Distribuição geográfica dos tremores e seus epicentros ao longo do dia

Nas últimas 24 horas, ocorreram um total de 9 sismos no território dos Estados Unidos e suas dependências, distribuídos estrategicamente entre o Alasca, Havaí, Porto Rico, Texas, Colorado, Novo México e Oregon. O mapa interativo Latest Earthquakes do USGS registou oscilações sísmicas com magnitudes que variaram entre 2,5 e 4,2 graus, fornecendo informações precisas sobre a localização e hora exata de cada evento.

O Alasca consolidou a sua posição como a região mais ativa sísmicamente, com a maior concentração de tremores. O evento de magnitude 3,7 localizado a 74 quilómetros ao norte de Yakutat, juntamente com o registado a 61 quilómetros a leste de Sand Point (magnitute 3,5), exemplificaram a intensa atividade na zona. Outros epicentros notáveis incluíram um tremor de magnitude 3,9 localizado a 32 quilómetros ao norte de Cimarron, Novo México, e outro de magnitude 3,5 situado a 259 quilómetros a sudoeste de Pistol River, Oregon.

Os tremores menores, mas registados, incluíram epicentros no Colorado (dois eventos de magnitude 2,8 e 2,5 próximos a Weston e Segundo), Texas (três sismos com magnitudes entre 2,5 e 2,7), e um movimento telúrico de magnitude 3,1 em Porto Rico. A precisão temporal desses epicentros variou entre as 00:46 UTC de 30 de janeiro (região de Helena, Montana) até às 11:52 UTC (Anchorage, Alasca).

A Falha de San Andreas: explicação da atividade sísmica contínua

A Falha de San Andreas atravessa aproximadamente 1.300 quilômetros pela Califórnia, funcionando como o epicentro de uma atividade geológica permanente que marca o limite entre a placa tectónica do Pacífico e a placa da América do Norte.
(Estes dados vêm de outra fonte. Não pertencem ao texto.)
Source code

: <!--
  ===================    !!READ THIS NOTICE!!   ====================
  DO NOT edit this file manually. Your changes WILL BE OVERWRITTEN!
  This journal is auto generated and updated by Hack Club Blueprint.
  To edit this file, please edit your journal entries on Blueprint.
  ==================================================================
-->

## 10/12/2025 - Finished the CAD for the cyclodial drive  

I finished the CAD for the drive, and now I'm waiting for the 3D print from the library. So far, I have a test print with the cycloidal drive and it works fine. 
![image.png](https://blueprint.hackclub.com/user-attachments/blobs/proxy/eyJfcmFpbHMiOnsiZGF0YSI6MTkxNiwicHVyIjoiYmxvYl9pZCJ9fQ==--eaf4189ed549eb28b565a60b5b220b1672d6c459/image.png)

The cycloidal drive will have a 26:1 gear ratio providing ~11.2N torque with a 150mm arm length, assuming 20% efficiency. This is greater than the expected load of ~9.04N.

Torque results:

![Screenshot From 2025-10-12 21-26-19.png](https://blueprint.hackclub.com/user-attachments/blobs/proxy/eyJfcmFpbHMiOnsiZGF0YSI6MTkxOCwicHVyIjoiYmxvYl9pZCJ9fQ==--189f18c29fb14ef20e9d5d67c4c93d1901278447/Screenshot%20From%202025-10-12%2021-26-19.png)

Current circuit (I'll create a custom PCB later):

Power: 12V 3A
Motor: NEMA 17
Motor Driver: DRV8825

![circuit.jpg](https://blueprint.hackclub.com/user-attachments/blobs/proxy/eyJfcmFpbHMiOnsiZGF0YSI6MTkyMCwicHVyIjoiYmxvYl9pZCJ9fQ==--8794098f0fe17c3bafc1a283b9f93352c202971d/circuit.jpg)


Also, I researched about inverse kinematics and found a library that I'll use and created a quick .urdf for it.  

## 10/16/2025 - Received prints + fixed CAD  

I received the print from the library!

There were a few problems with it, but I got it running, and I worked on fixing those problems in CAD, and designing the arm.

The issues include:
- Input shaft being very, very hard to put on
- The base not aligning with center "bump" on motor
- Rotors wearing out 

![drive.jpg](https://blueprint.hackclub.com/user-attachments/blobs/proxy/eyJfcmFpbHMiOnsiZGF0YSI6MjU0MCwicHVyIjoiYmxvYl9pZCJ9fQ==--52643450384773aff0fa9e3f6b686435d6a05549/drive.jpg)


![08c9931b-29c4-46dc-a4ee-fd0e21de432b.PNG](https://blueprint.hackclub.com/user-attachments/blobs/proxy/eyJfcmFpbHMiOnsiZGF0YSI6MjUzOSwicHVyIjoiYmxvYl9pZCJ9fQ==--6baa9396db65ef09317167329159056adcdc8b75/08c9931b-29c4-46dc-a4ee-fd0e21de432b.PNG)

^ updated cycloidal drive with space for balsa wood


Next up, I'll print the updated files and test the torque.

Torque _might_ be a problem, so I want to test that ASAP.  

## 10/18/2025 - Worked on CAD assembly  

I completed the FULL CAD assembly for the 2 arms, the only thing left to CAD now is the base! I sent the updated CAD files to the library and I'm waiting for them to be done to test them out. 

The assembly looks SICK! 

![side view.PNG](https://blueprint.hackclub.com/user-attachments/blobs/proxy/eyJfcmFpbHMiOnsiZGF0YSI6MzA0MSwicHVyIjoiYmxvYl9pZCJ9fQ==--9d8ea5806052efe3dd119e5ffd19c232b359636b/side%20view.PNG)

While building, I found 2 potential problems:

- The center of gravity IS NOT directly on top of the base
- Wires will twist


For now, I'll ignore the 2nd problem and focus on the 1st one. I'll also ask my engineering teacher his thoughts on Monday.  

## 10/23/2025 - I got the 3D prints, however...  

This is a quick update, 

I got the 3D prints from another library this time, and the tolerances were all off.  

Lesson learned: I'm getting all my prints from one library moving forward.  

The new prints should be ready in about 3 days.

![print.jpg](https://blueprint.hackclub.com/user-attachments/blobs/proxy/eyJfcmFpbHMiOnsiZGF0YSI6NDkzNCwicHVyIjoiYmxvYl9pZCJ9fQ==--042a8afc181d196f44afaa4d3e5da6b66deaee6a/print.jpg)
Esta característica geográfica gera uma atividade sísmica constante que motiva a análise contínua de cientistas e especialistas.

O risco potencial mais estudado em relação a esta falha é a possibilidade de um megatremor conhecido como o Big One, um evento sísmico de magnitude 8 ou superior que poderia causar devastação significativa em zonas densamente povoadas como Los Angeles e São Francisco. Os últimos grandes tremores que assolaram a Califórnia foram o de São Francisco em 1906 (magnitute 7,8) e o de Fort Tejon em 1857 (magnitute 7,9), estabelecendo um padrão de atividade que os cientistas monitoram constantemente.

Diante desta realidade, as autoridades locais realizam regularmente simulacros de emergência, revisam protocolos de segurança estrutural e promovem campanhas de sensibilização pública. Estes esforços visam preparar a população quanto às medidas de proteção antes, durante e após um tremor, reconhecendo que os epicentros de maior magnitude exigem preparação constante das comunidades.